Work order
Print the data below exactly, but only the lines from the one containing "hfov_deg: 19.5" down to the one containing "exposure_s: 1/125", inclusive.

(Camera intrinsics data)

--- START ---

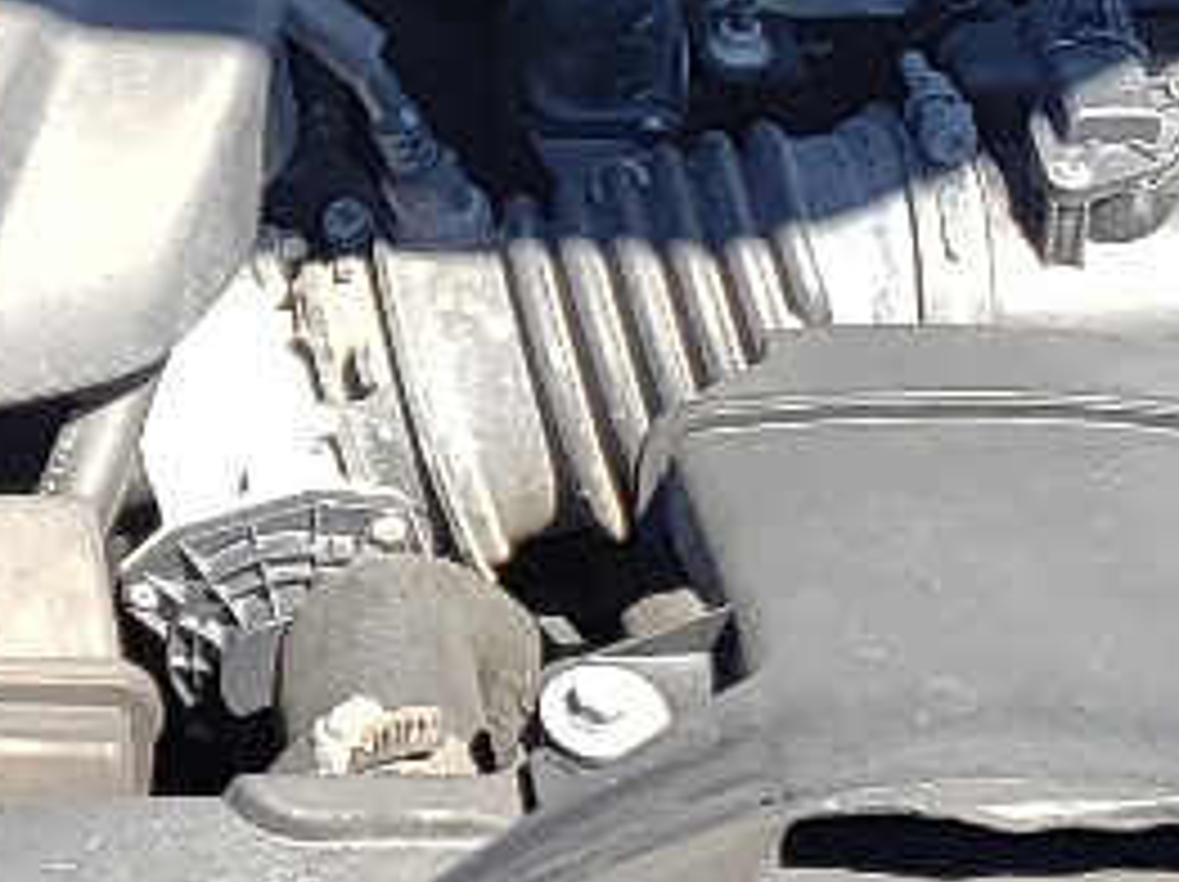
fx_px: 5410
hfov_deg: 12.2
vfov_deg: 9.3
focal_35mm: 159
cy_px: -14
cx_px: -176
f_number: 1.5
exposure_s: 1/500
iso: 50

--- END ---
--- START ---

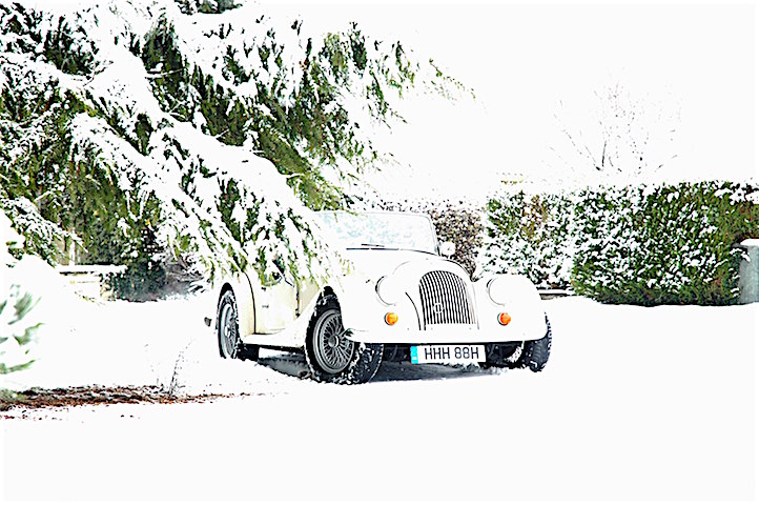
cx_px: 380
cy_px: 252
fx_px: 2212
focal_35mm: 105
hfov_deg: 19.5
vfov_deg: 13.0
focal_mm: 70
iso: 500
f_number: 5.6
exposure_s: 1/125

--- END ---

The completed task
hfov_deg: 19.5
vfov_deg: 13.0
focal_mm: 70
iso: 500
f_number: 5.6
exposure_s: 1/125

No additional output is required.